_Exercise data_:
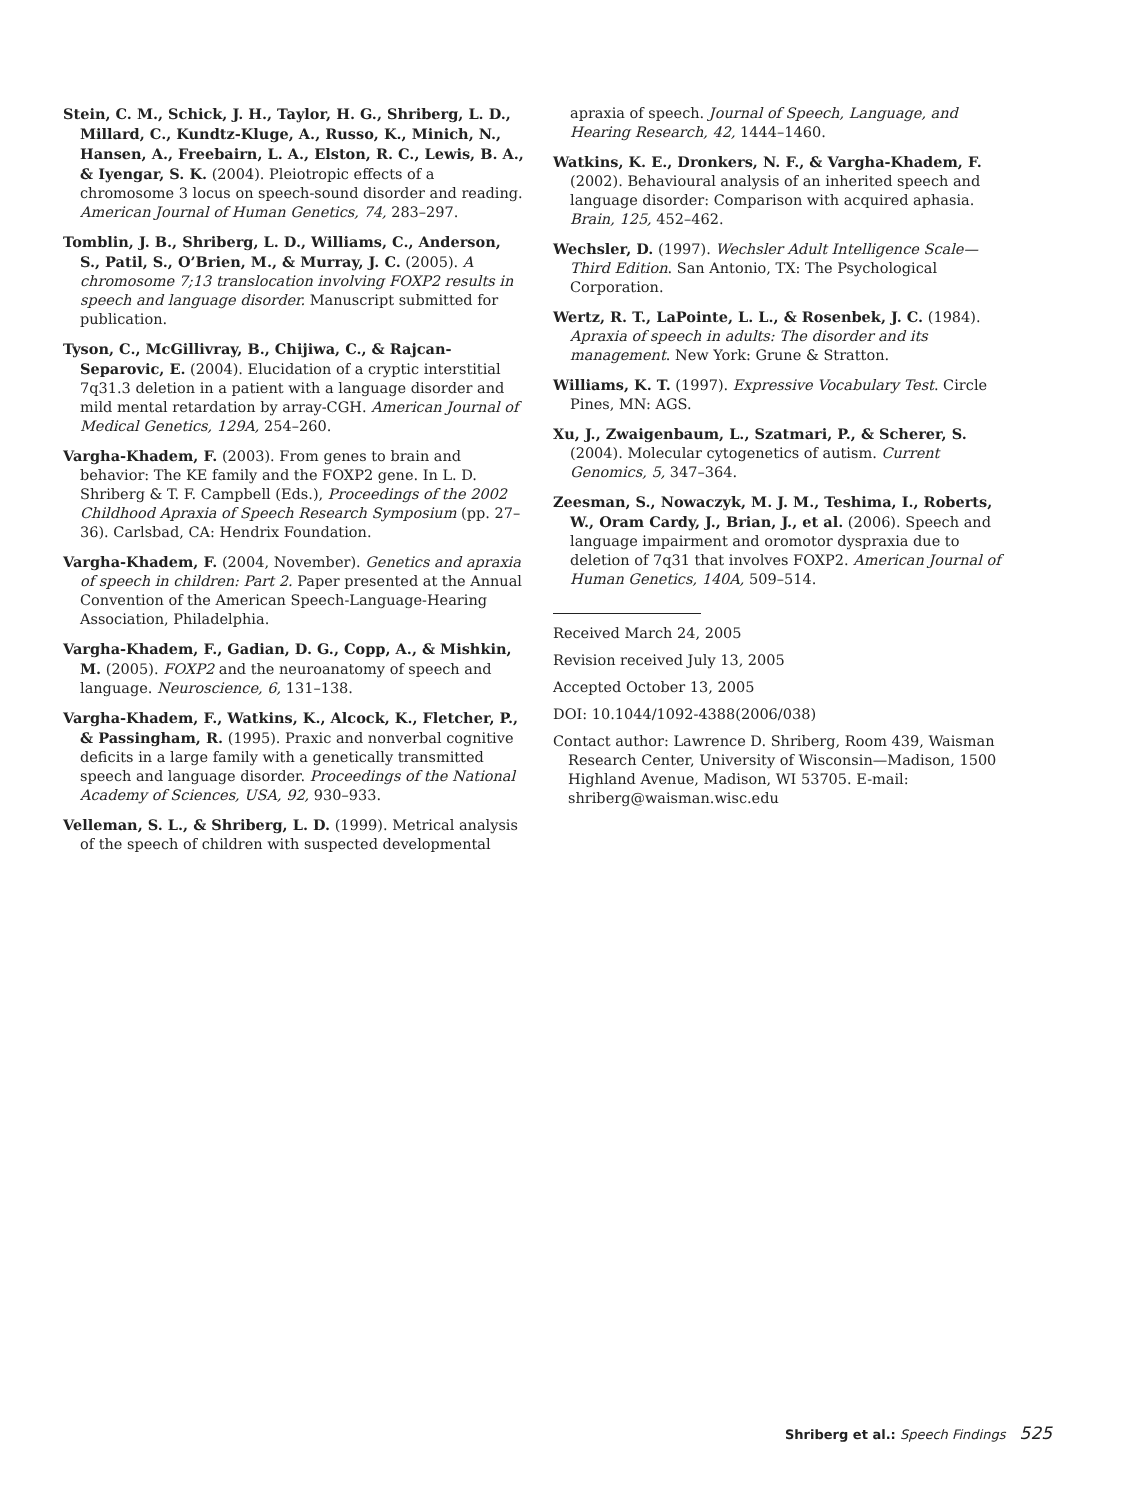Stein, C. M., Schick, J. H., Taylor, H. G., Shriberg, L. D., Millard, C., Kundtz-Kluge, A., Russo, K., Minich, N., Hansen, A., Freebairn, L. A., Elston, R. C., Lewis, B. A., & Iyengar, S. K. (2004). Pleiotropic effects of a chromosome 3 locus on speech-sound disorder and reading. American Journal of Human Genetics, 74, 283–297.
Tomblin, J. B., Shriberg, L. D., Williams, C., Anderson, S., Patil, S., O’Brien, M., & Murray, J. C. (2005). A chromosome 7;13 translocation involving FOXP2 results in speech and language disorder. Manuscript submitted for publication.
Tyson, C., McGillivray, B., Chijiwa, C., & Rajcan-Separovic, E. (2004). Elucidation of a cryptic interstitial 7q31.3 deletion in a patient with a language disorder and mild mental retardation by array-CGH. American Journal of Medical Genetics, 129A, 254–260.
Vargha-Khadem, F. (2003). From genes to brain and behavior: The KE family and the FOXP2 gene. In L. D. Shriberg & T. F. Campbell (Eds.), Proceedings of the 2002 Childhood Apraxia of Speech Research Symposium (pp. 27–36). Carlsbad, CA: Hendrix Foundation.
Vargha-Khadem, F. (2004, November). Genetics and apraxia of speech in children: Part 2. Paper presented at the Annual Convention of the American Speech-Language-Hearing Association, Philadelphia.
Vargha-Khadem, F., Gadian, D. G., Copp, A., & Mishkin, M. (2005). FOXP2 and the neuroanatomy of speech and language. Neuroscience, 6, 131–138.
Vargha-Khadem, F., Watkins, K., Alcock, K., Fletcher, P., & Passingham, R. (1995). Praxic and nonverbal cognitive deficits in a large family with a genetically transmitted speech and language disorder. Proceedings of the National Academy of Sciences, USA, 92, 930–933.
Velleman, S. L., & Shriberg, L. D. (1999). Metrical analysis of the speech of children with suspected developmental
apraxia of speech. Journal of Speech, Language, and Hearing Research, 42, 1444–1460.
Watkins, K. E., Dronkers, N. F., & Vargha-Khadem, F. (2002). Behavioural analysis of an inherited speech and language disorder: Comparison with acquired aphasia. Brain, 125, 452–462.
Wechsler, D. (1997). Wechsler Adult Intelligence Scale—Third Edition. San Antonio, TX: The Psychological Corporation.
Wertz, R. T., LaPointe, L. L., & Rosenbek, J. C. (1984). Apraxia of speech in adults: The disorder and its management. New York: Grune & Stratton.
Williams, K. T. (1997). Expressive Vocabulary Test. Circle Pines, MN: AGS.
Xu, J., Zwaigenbaum, L., Szatmari, P., & Scherer, S. (2004). Molecular cytogenetics of autism. Current Genomics, 5, 347–364.
Zeesman, S., Nowaczyk, M. J. M., Teshima, I., Roberts, W., Oram Cardy, J., Brian, J., et al. (2006). Speech and language impairment and oromotor dyspraxia due to deletion of 7q31 that involves FOXP2. American Journal of Human Genetics, 140A, 509–514.
Received March 24, 2005
Revision received July 13, 2005
Accepted October 13, 2005
DOI: 10.1044/1092-4388(2006/038)
Contact author: Lawrence D. Shriberg, Room 439, Waisman Research Center, University of Wisconsin—Madison, 1500 Highland Avenue, Madison, WI 53705. E-mail: shriberg@waisman.wisc.edu
Shriberg et al.: Speech Findings 525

_What you should do_:
Repeat exactly, and only, the lines of the records above, starting with the line that contains "Williams, K. T." and ending with the final line, both included.

_Answer space_:
Williams, K. T. (1997). Expressive Vocabulary Test. Circle Pines, MN: AGS.
Xu, J., Zwaigenbaum, L., Szatmari, P., & Scherer, S. (2004). Molecular cytogenetics of autism. Current Genomics, 5, 347–364.
Zeesman, S., Nowaczyk, M. J. M., Teshima, I., Roberts, W., Oram Cardy, J., Brian, J., et al. (2006). Speech and language impairment and oromotor dyspraxia due to deletion of 7q31 that involves FOXP2. American Journal of Human Genetics, 140A, 509–514.
Received March 24, 2005
Revision received July 13, 2005
Accepted October 13, 2005
DOI: 10.1044/1092-4388(2006/038)
Contact author: Lawrence D. Shriberg, Room 439, Waisman Research Center, University of Wisconsin—Madison, 1500 Highland Avenue, Madison, WI 53705. E-mail: shriberg@waisman.wisc.edu
Shriberg et al.: Speech Findings 525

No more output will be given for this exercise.